Remark: There is no isometric embedding of the flat torus into the Euclidean plane.
Proof:
Any such embedding will be in particular an embedding into $\mathbb{R}^3$. The torus is compact, so its embedded image in $\mathbb{R}^3$ will be also compact, hence will include an elliptic point.
This contradicts the fact that isometric embeddings preserves curvature.
Best Answer
Since there is some ambiguity concerning what are your hypotheses, it is not guaranteed that your proof is exhaustive. It is known that there is a $C^1$-isometric embedding of the flat torus inside $\mathbb{R}^3$ (this is related to Nash embedding theorem). However, for the reason you presented and because of Gauss' theorema egregium, there is no $C^2$-isometric embedding of the flat torus inside $\mathbb{R}^3$.
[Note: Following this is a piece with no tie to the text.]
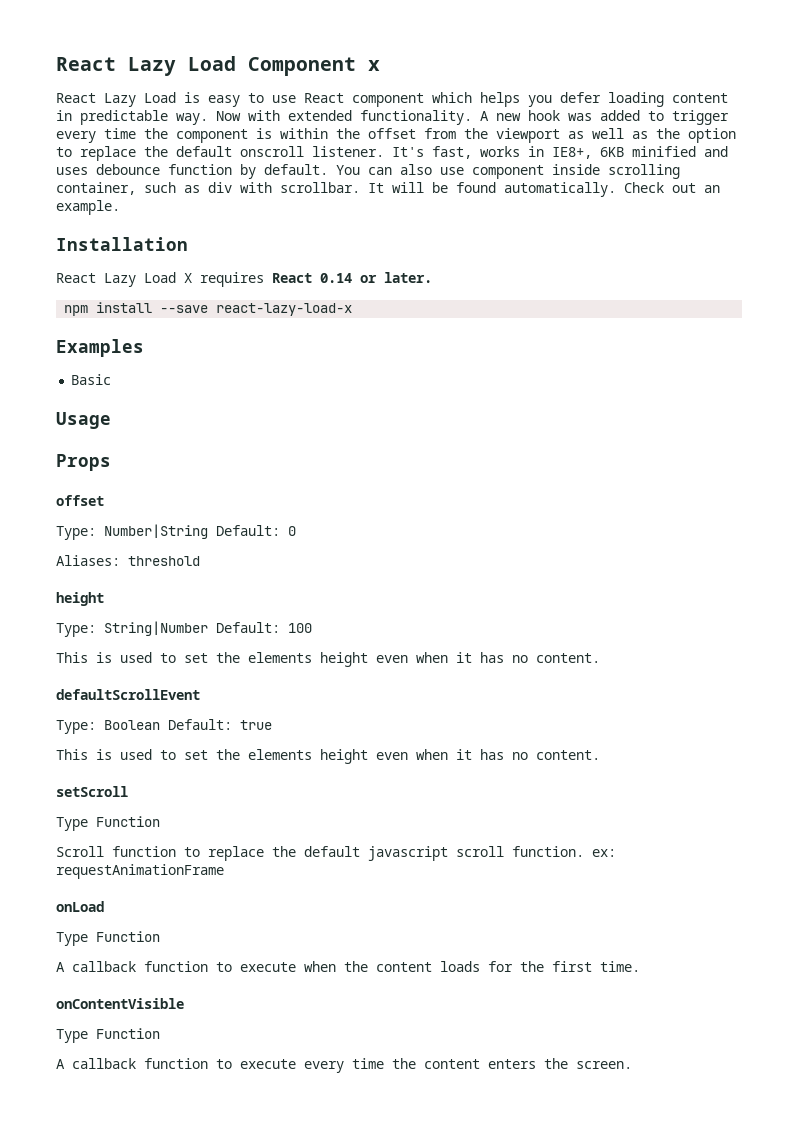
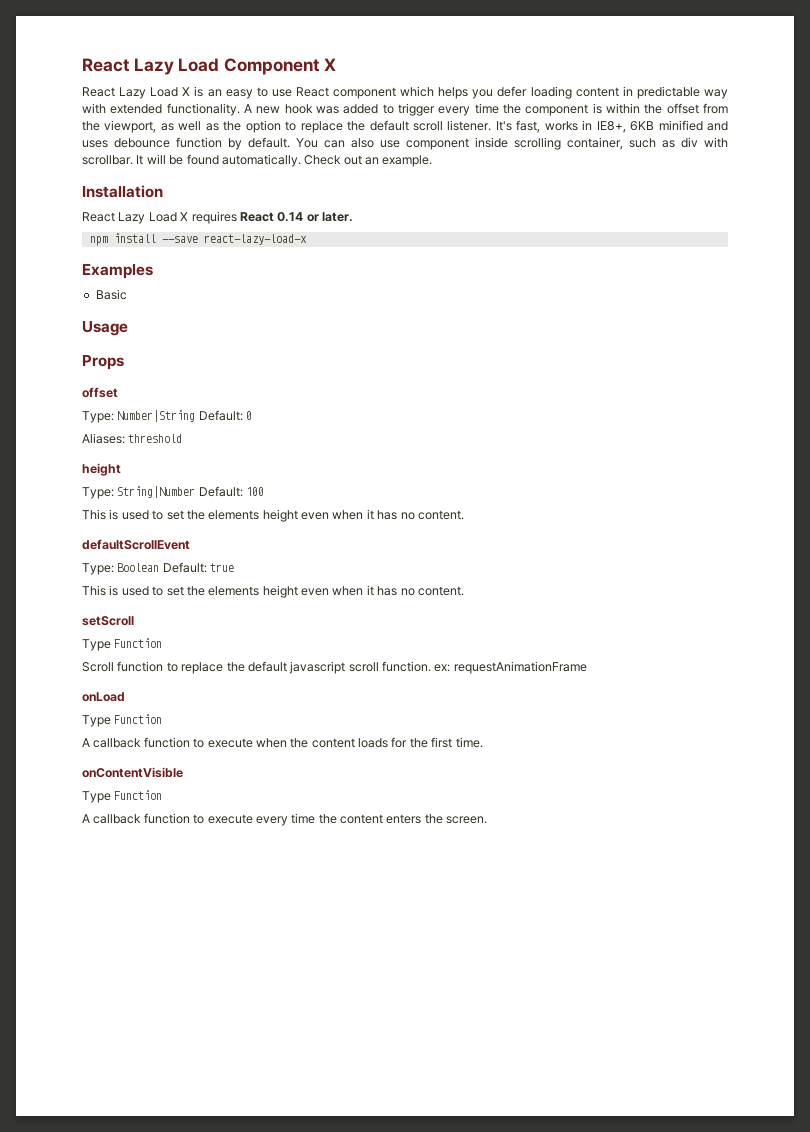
[368,60,380,71] [56,92,200,107] x // React Lazy Load is -> [323,58,336,71] [82,86,222,99] X // React Lazy Load X is an
[176,111,241,125] way. Now -> [703,89,728,99] way
[496,128,560,143] viewport -> [104,120,157,133] viewport,
[240,146,304,157] onscroll -> [412,121,443,131] scroll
In fact, there is no immersion $f$ of any closed (i.e compact and without boundary) smooth surface $\Sigma$ into $\mathbb{R}^2$. Indeed, any such immersion would be a fortiori continuous and thus $f(\Sigma)$ would be compact. In particular, there would exist a boundary point $y \in \partial f(\Sigma)$ and for any $x \in f^{-1}(y)$, the differential map $df_{x} : T_x \Sigma \to T_y\mathbb{R}^2$ would not have maximal rank 2 (for otherwise, by the inverse function theorem, $f$ would be a local diffeomorphism between an open neighborhood of $x$ and an open neighborhood of $y$ in the plane, which is clearly not the case). So $df_x$ is not an immersion after all.